Investissements par an à réaliser entre 2031 et 2050 pour atteindre la neutralité carbone dans l’UE
en eurosen % du PIB de l’UE
dans le domaine énergétiqueEnviron 660 milliards d’€3,2 %
dans le domaine des transportsEnviron 870 milliards d’€4,2 %

Toutefois, ne rien faire coûte tout aussi cher. La Commission européenne a précisé que les dommages économiques liés au climat avaient représenté, sur les 5 dernières années, un coût de 170 milliards d’euros. De plus, des « estimations prudentes » indiquent même que l’inaction face à l’aggravation du dérèglement climatique « pourrait faire baisser le PIB de l’UE d’environ 7 % d’ici à la fin du siècle ».

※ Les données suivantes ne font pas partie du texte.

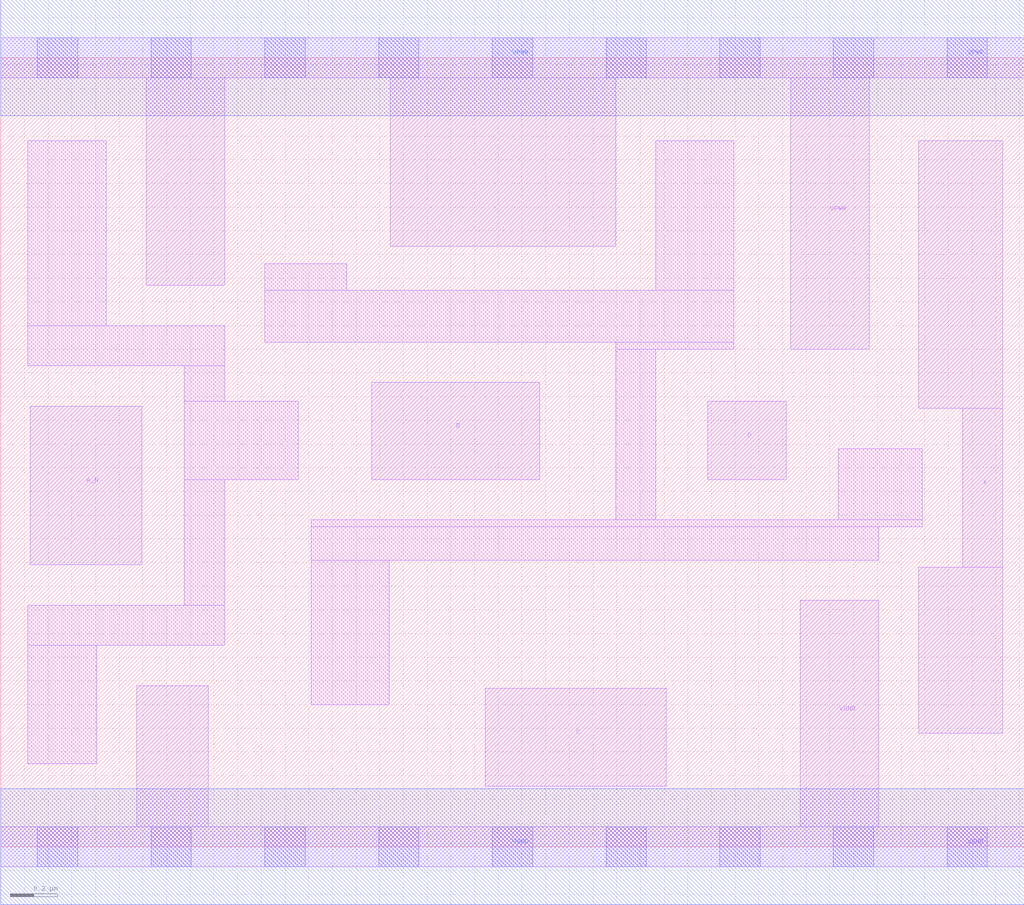
<source format=lef>
# Copyright 2020 The SkyWater PDK Authors
#
# Licensed under the Apache License, Version 2.0 (the "License");
# you may not use this file except in compliance with the License.
# You may obtain a copy of the License at
#
#     https://www.apache.org/licenses/LICENSE-2.0
#
# Unless required by applicable law or agreed to in writing, software
# distributed under the License is distributed on an "AS IS" BASIS,
# WITHOUT WARRANTIES OR CONDITIONS OF ANY KIND, either express or implied.
# See the License for the specific language governing permissions and
# limitations under the License.
#
# SPDX-License-Identifier: Apache-2.0

VERSION 5.7 ;
  NAMESCASESENSITIVE ON ;
  NOWIREEXTENSIONATPIN ON ;
  DIVIDERCHAR "/" ;
  BUSBITCHARS "[]" ;
UNITS
  DATABASE MICRONS 200 ;
END UNITS
MACRO sky130_fd_sc_hs__and4b_1
  CLASS CORE ;
  SOURCE USER ;
  FOREIGN sky130_fd_sc_hs__and4b_1 ;
  ORIGIN  0.000000  0.000000 ;
  SIZE  4.320000 BY  3.330000 ;
  SYMMETRY X Y ;
  SITE unit ;
  PIN A_N
    ANTENNAGATEAREA  0.208500 ;
    DIRECTION INPUT ;
    USE SIGNAL ;
    PORT
      LAYER li1 ;
        RECT 0.125000 1.190000 0.595000 1.860000 ;
    END
  END A_N
  PIN B
    ANTENNAGATEAREA  0.222000 ;
    DIRECTION INPUT ;
    USE SIGNAL ;
    PORT
      LAYER li1 ;
        RECT 1.565000 1.550000 2.275000 1.960000 ;
    END
  END B
  PIN C
    ANTENNAGATEAREA  0.222000 ;
    DIRECTION INPUT ;
    USE SIGNAL ;
    PORT
      LAYER li1 ;
        RECT 2.045000 0.255000 2.810000 0.670000 ;
    END
  END C
  PIN D
    ANTENNAGATEAREA  0.222000 ;
    DIRECTION INPUT ;
    USE SIGNAL ;
    PORT
      LAYER li1 ;
        RECT 2.985000 1.550000 3.315000 1.880000 ;
    END
  END D
  PIN X
    ANTENNADIFFAREA  0.541300 ;
    DIRECTION OUTPUT ;
    USE SIGNAL ;
    PORT
      LAYER li1 ;
        RECT 3.875000 0.480000 4.230000 1.180000 ;
        RECT 3.875000 1.850000 4.230000 2.980000 ;
        RECT 4.060000 1.180000 4.230000 1.850000 ;
    END
  END X
  PIN VGND
    DIRECTION INOUT ;
    USE GROUND ;
    PORT
      LAYER li1 ;
        RECT 0.000000 -0.085000 4.320000 0.085000 ;
        RECT 0.575000  0.085000 0.875000 0.680000 ;
        RECT 3.375000  0.085000 3.705000 1.040000 ;
      LAYER mcon ;
        RECT 0.155000 -0.085000 0.325000 0.085000 ;
        RECT 0.635000 -0.085000 0.805000 0.085000 ;
        RECT 1.115000 -0.085000 1.285000 0.085000 ;
        RECT 1.595000 -0.085000 1.765000 0.085000 ;
        RECT 2.075000 -0.085000 2.245000 0.085000 ;
        RECT 2.555000 -0.085000 2.725000 0.085000 ;
        RECT 3.035000 -0.085000 3.205000 0.085000 ;
        RECT 3.515000 -0.085000 3.685000 0.085000 ;
        RECT 3.995000 -0.085000 4.165000 0.085000 ;
      LAYER met1 ;
        RECT 0.000000 -0.245000 4.320000 0.245000 ;
    END
  END VGND
  PIN VPWR
    DIRECTION INOUT ;
    USE POWER ;
    PORT
      LAYER li1 ;
        RECT 0.000000 3.245000 4.320000 3.415000 ;
        RECT 0.615000 2.370000 0.945000 3.245000 ;
        RECT 1.645000 2.535000 2.595000 3.245000 ;
        RECT 3.335000 2.100000 3.665000 3.245000 ;
      LAYER mcon ;
        RECT 0.155000 3.245000 0.325000 3.415000 ;
        RECT 0.635000 3.245000 0.805000 3.415000 ;
        RECT 1.115000 3.245000 1.285000 3.415000 ;
        RECT 1.595000 3.245000 1.765000 3.415000 ;
        RECT 2.075000 3.245000 2.245000 3.415000 ;
        RECT 2.555000 3.245000 2.725000 3.415000 ;
        RECT 3.035000 3.245000 3.205000 3.415000 ;
        RECT 3.515000 3.245000 3.685000 3.415000 ;
        RECT 3.995000 3.245000 4.165000 3.415000 ;
      LAYER met1 ;
        RECT 0.000000 3.085000 4.320000 3.575000 ;
    END
  END VPWR
  OBS
    LAYER li1 ;
      RECT 0.115000 0.350000 0.405000 0.850000 ;
      RECT 0.115000 0.850000 0.945000 1.020000 ;
      RECT 0.115000 2.030000 0.945000 2.200000 ;
      RECT 0.115000 2.200000 0.445000 2.980000 ;
      RECT 0.775000 1.020000 0.945000 1.550000 ;
      RECT 0.775000 1.550000 1.255000 1.880000 ;
      RECT 0.775000 1.880000 0.945000 2.030000 ;
      RECT 1.115000 2.130000 3.095000 2.350000 ;
      RECT 1.115000 2.350000 1.460000 2.460000 ;
      RECT 1.310000 0.600000 1.640000 1.210000 ;
      RECT 1.310000 1.210000 3.705000 1.350000 ;
      RECT 1.310000 1.350000 3.890000 1.380000 ;
      RECT 2.595000 1.380000 2.765000 2.100000 ;
      RECT 2.595000 2.100000 3.095000 2.130000 ;
      RECT 2.765000 2.350000 3.095000 2.980000 ;
      RECT 3.535000 1.380000 3.890000 1.680000 ;
  END
END sky130_fd_sc_hs__and4b_1

</source>
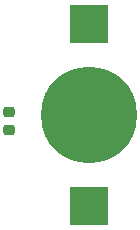
<source format=gbr>
G04 #@! TF.GenerationSoftware,KiCad,Pcbnew,8.0.3*
G04 #@! TF.CreationDate,2024-06-26T11:29:34-05:00*
G04 #@! TF.ProjectId,Bald Sense Wing v3,42616c64-2053-4656-9e73-652057696e67,rev?*
G04 #@! TF.SameCoordinates,Original*
G04 #@! TF.FileFunction,Paste,Bot*
G04 #@! TF.FilePolarity,Positive*
%FSLAX46Y46*%
G04 Gerber Fmt 4.6, Leading zero omitted, Abs format (unit mm)*
G04 Created by KiCad (PCBNEW 8.0.3) date 2024-06-26 11:29:34*
%MOMM*%
%LPD*%
G01*
G04 APERTURE LIST*
G04 Aperture macros list*
%AMRoundRect*
0 Rectangle with rounded corners*
0 $1 Rounding radius*
0 $2 $3 $4 $5 $6 $7 $8 $9 X,Y pos of 4 corners*
0 Add a 4 corners polygon primitive as box body*
4,1,4,$2,$3,$4,$5,$6,$7,$8,$9,$2,$3,0*
0 Add four circle primitives for the rounded corners*
1,1,$1+$1,$2,$3*
1,1,$1+$1,$4,$5*
1,1,$1+$1,$6,$7*
1,1,$1+$1,$8,$9*
0 Add four rect primitives between the rounded corners*
20,1,$1+$1,$2,$3,$4,$5,0*
20,1,$1+$1,$4,$5,$6,$7,0*
20,1,$1+$1,$6,$7,$8,$9,0*
20,1,$1+$1,$8,$9,$2,$3,0*%
G04 Aperture macros list end*
%ADD10RoundRect,0.225000X0.250000X-0.225000X0.250000X0.225000X-0.250000X0.225000X-0.250000X-0.225000X0*%
%ADD11R,3.200000X3.200000*%
%ADD12C,8.130000*%
G04 APERTURE END LIST*
D10*
X29464000Y-36792200D03*
X29464000Y-35242200D03*
D11*
X36245800Y-43153400D03*
X36245800Y-27763400D03*
D12*
X36245800Y-35458400D03*
M02*

</source>
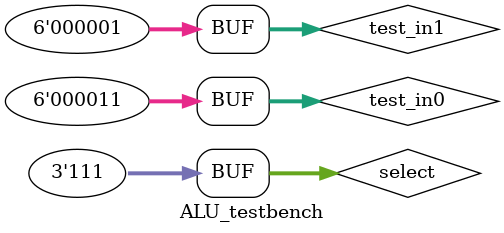
<source format=v>
`timescale 1 ns/1 ps

module ALU_testbench;
   //declare signals 
   reg  [5:0] test_in0, test_in1; //inputs a,b 
   reg [2:0] select; //operation code 
   wire [5:0] test_out; //output 
   wire overflow; 

   // instantiate the circuit under test
   ALU_module uut 
      (.a(test_in0), .b(test_in1), .op(select), .out(test_out), .overflow(overflow));

   
   //Initialise all inputs 
   initial
   begin
    test_in0 = 0; 
    test_in1 = 0; 
    select = 0; 
   end 
   
   //ASSIGN DIFFERENT TEST VECTORS. 1 for each operation! 
   always @(test_in0 or test_in1)
   begin 
   //TEST 1 
   test_in0 = 6'b000011;
   test_in1 = 6'b000001;
   select = 3'b000; 
   #200;
    //TEST 2 
   test_in0 = 6'b000011;
   test_in1 = 6'b000001;
   select = 3'b001; 
   #200;
   //TEST 3
   test_in0 = 6'b000011;
   test_in1 = 6'b000001;
   select = 3'b010; 
   #200;
   //TEST 4
   test_in0 = 6'b000011;
   test_in1 = 6'b000001;
   select = 3'b011; 
   #200;
   //TEST 5 
   test_in0 = 6'b000011;
   test_in1 = 6'b000001;
   select = 3'b100; 
   #200;
   //TEST 6
   test_in0 = 6'b000011;
   test_in1 = 6'b000001;
   select = 3'b101; 
   #200;
   //TEST 7 
   test_in0 = 6'b000011;
   test_in1 = 6'b000001;
   select = 3'b110; 
   #200;
   //TEST 8 
   test_in0 = 6'b000011;
   test_in1 = 6'b000001;
   select = 3'b111; 
   #200;
   end
endmodule 

</source>
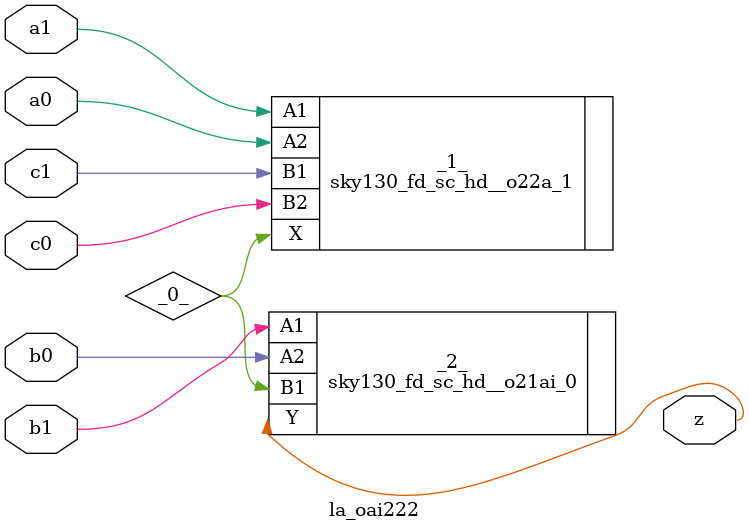
<source format=v>
/* Generated by Yosys 0.37 (git sha1 a5c7f69ed, clang 14.0.0-1ubuntu1.1 -fPIC -Os) */

module la_oai222(a0, a1, b0, b1, c0, c1, z);
  wire _0_;
  input a0;
  wire a0;
  input a1;
  wire a1;
  input b0;
  wire b0;
  input b1;
  wire b1;
  input c0;
  wire c0;
  input c1;
  wire c1;
  output z;
  wire z;
  sky130_fd_sc_hd__o22a_1 _1_ (
    .A1(a1),
    .A2(a0),
    .B1(c1),
    .B2(c0),
    .X(_0_)
  );
  sky130_fd_sc_hd__o21ai_0 _2_ (
    .A1(b1),
    .A2(b0),
    .B1(_0_),
    .Y(z)
  );
endmodule

</source>
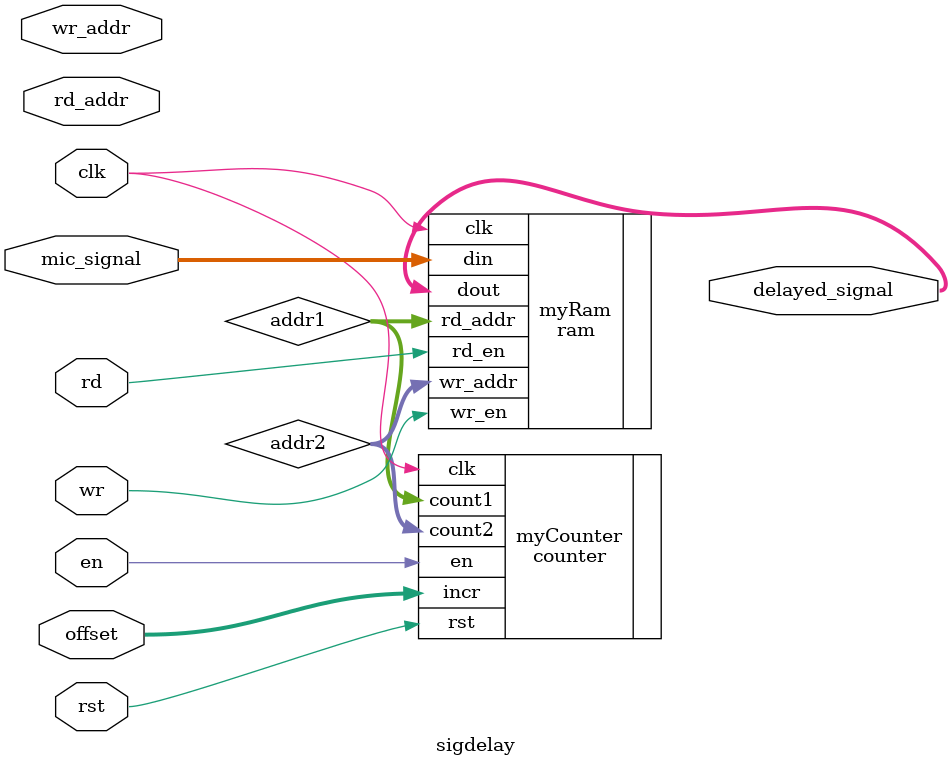
<source format=sv>
module sigdelay #(
  parameter WIDTH = 8
)(
  // interface signals
  input  logic                        clk,       
  input  logic                        rst,       
  input  logic                        en,       
  input  logic [WIDTH-1:0]            offset,
  input logic                         wr,
  input logic                         rd,
  input logic  [WIDTH-1:0]            wr_addr,
  input logic  [WIDTH-1:0]            rd_addr,
  input logic  [WIDTH-1:0]            mic_signal,        
  output logic [7:0]                  delayed_signal
);

  logic  [WIDTH-1:0]       addr1;    
  logic  [WIDTH-1:0]       addr2; 

counter myCounter (
  .clk (clk),
  .rst (rst),
  .en (en),
  .incr(offset),
  .count1 (addr1),
  .count2 (addr2)
);

ram myRam (
  .wr_addr(addr2),
  .rd_addr(addr1),
  .wr_en(wr),
  .rd_en(rd),
  .dout(delayed_signal),
  .din(mic_signal),
  .clk(clk)
);

endmodule

</source>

De plus, les énergies fossiles, auxquelles l’Europe est très dépendante aujourd’hui, représentaient également plus de 4 % du PIB de l’Union en 2022. C’est dire si la réduction des émissions et le basculement vers des productions décarbonées peuvent être des facteurs importants d’économie. Elles pourraient aussi, selon l’exécutif continental, « renforcer la résilience de l’Europe face aux crises futures ». Voilà pourquoi l’objectif est d’atteindre « une décarbonation complète » du secteur de l’énergie pour 2040-2050. Tous les leviers disponibles sont à actionner dans ce but, en premier lieu « les énergies renouvelables [et] le nucléaire ».

La Commission européenne valide le recours aux technologies de captage et de stockage de carbone

Principale nouveauté de ce plan européen pour 2040, l’ouverture de la voie aux technologies d’absorption de carbone. « La réalisation de cet objectif de 90 % recommandé nécessitera à la fois des réductions des émissions et des absorptions de carbone », a affirmé la Commission. Selon elle, trois moyens sont à utiliser :

  • le captage de carbone ;
  • son stockage ;
  • l’utilisation du carbone capté dans l’industrie.

Pour Bruxelles, « le captage du carbone devrait cibler les secteurs difficiles à réduire », tels que les domaines industriels, des transports ou de l’agriculture notamment. Pour l’exécutif européen, pas de doute : ce dernier secteur « peut également jouer un rôle dans la transition » écologique à accomplir et approfondir. Il affirme aussi que ces absorptions seront très utiles afin de donner le jour à « des émissions négatives après 2050 ». Ainsi, les estimations de l’UE avancent le fait qu’en 2040, le niveau de l’absorption du carbone devrait avoisiner les 400 millions de tonnes d’équivalent CO2.

Néanmoins, beaucoup d’associations et de groupes environnementaux jugent cette politique très risquée. La raison : à leurs yeux, l’autorisation de l’absorption du carbone pourrait limiter la volonté des entreprises à diminuer leur empreinte carbone. Voilà l’avis de Carbon Market Watch, association à but non lucratif spécialisée dans la tarification du carbone. Pour elle, cette ouverture « pourrait avoir pour conséquence de retarder les réductions d’émissions ou de les remplacer par des promesses d’absorptions ou de stockage futures ». Ce qui serait loin d’être la même chose qu’une baisse réelle des émissions de CO2 sur le continent…

Il ne faut enfin pas oublier que rien n’est encore fait ni marqué dans le marbre européen. En effet, l’ensemble de ces pistes et chiffres ne sont, pour l’instant, que des « recommandations ». Il appartiendra à la nouvelle Commission européenne qui siégera après les élections de juin 2024 de mettre sur pied une proposition législative à même de rallier l’adhésion des 27 États membres. Ce qui ne sera sans doute pas simple. Pour Pascal Canfin (Renew), président de la Commission environnement du Parlement, « la poursuite de la transition verte est l’un des grands enjeux de l’élection ».